Revision tracking records:
=-=-=

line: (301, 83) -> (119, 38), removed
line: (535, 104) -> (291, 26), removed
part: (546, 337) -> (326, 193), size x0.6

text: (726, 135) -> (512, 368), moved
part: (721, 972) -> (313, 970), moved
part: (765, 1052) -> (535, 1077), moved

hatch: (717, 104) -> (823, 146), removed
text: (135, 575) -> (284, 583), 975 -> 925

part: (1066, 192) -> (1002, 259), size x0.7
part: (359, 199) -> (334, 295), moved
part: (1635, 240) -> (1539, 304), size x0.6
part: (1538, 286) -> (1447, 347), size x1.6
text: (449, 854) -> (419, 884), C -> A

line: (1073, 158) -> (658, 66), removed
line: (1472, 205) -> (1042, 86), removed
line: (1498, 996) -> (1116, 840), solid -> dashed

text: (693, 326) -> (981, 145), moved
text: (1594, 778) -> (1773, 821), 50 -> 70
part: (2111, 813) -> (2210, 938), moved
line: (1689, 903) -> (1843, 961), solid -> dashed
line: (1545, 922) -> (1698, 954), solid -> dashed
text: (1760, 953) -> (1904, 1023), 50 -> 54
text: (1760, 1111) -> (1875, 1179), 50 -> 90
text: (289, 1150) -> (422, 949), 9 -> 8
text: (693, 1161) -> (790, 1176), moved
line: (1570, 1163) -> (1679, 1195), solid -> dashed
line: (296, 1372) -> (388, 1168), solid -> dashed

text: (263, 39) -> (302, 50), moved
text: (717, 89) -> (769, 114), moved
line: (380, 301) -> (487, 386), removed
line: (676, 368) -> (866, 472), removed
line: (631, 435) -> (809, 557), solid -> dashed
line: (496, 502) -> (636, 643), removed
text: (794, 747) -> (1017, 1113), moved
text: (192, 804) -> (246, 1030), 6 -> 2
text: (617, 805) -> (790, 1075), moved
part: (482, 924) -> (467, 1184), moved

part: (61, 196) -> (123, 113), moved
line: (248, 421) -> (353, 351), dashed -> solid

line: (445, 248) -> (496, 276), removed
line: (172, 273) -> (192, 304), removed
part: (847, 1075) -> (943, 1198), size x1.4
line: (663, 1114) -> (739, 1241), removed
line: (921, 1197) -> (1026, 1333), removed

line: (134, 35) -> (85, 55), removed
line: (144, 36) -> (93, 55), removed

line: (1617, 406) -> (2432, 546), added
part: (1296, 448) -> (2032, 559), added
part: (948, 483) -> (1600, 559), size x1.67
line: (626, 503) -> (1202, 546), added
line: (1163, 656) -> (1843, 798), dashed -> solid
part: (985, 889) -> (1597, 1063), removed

=-=-=

## Your instructions
Extract the data in full. Keep it word for word.

## Response
line: (301, 83) -> (119, 38), removed
line: (535, 104) -> (291, 26), removed
part: (546, 337) -> (326, 193), size x0.6

text: (726, 135) -> (512, 368), moved
part: (721, 972) -> (313, 970), moved
part: (765, 1052) -> (535, 1077), moved

hatch: (717, 104) -> (823, 146), removed
text: (135, 575) -> (284, 583), 975 -> 925

part: (1066, 192) -> (1002, 259), size x0.7
part: (359, 199) -> (334, 295), moved
part: (1635, 240) -> (1539, 304), size x0.6
part: (1538, 286) -> (1447, 347), size x1.6
text: (449, 854) -> (419, 884), C -> A

line: (1073, 158) -> (658, 66), removed
line: (1472, 205) -> (1042, 86), removed
line: (1498, 996) -> (1116, 840), solid -> dashed

text: (693, 326) -> (981, 145), moved
text: (1594, 778) -> (1773, 821), 50 -> 70
part: (2111, 813) -> (2210, 938), moved
line: (1689, 903) -> (1843, 961), solid -> dashed
line: (1545, 922) -> (1698, 954), solid -> dashed
text: (1760, 953) -> (1904, 1023), 50 -> 54
text: (1760, 1111) -> (1875, 1179), 50 -> 90
text: (289, 1150) -> (422, 949), 9 -> 8
text: (693, 1161) -> (790, 1176), moved
line: (1570, 1163) -> (1679, 1195), solid -> dashed
line: (296, 1372) -> (388, 1168), solid -> dashed

text: (263, 39) -> (302, 50), moved
text: (717, 89) -> (769, 114), moved
line: (380, 301) -> (487, 386), removed
line: (676, 368) -> (866, 472), removed
line: (631, 435) -> (809, 557), solid -> dashed
line: (496, 502) -> (636, 643), removed
text: (794, 747) -> (1017, 1113), moved
text: (192, 804) -> (246, 1030), 6 -> 2
text: (617, 805) -> (790, 1075), moved
part: (482, 924) -> (467, 1184), moved

part: (61, 196) -> (123, 113), moved
line: (248, 421) -> (353, 351), dashed -> solid

line: (445, 248) -> (496, 276), removed
line: (172, 273) -> (192, 304), removed
part: (847, 1075) -> (943, 1198), size x1.4
line: (663, 1114) -> (739, 1241), removed
line: (921, 1197) -> (1026, 1333), removed

line: (134, 35) -> (85, 55), removed
line: (144, 36) -> (93, 55), removed

line: (1617, 406) -> (2432, 546), added
part: (1296, 448) -> (2032, 559), added
part: (948, 483) -> (1600, 559), size x1.67
line: (626, 503) -> (1202, 546), added
line: (1163, 656) -> (1843, 798), dashed -> solid
part: (985, 889) -> (1597, 1063), removed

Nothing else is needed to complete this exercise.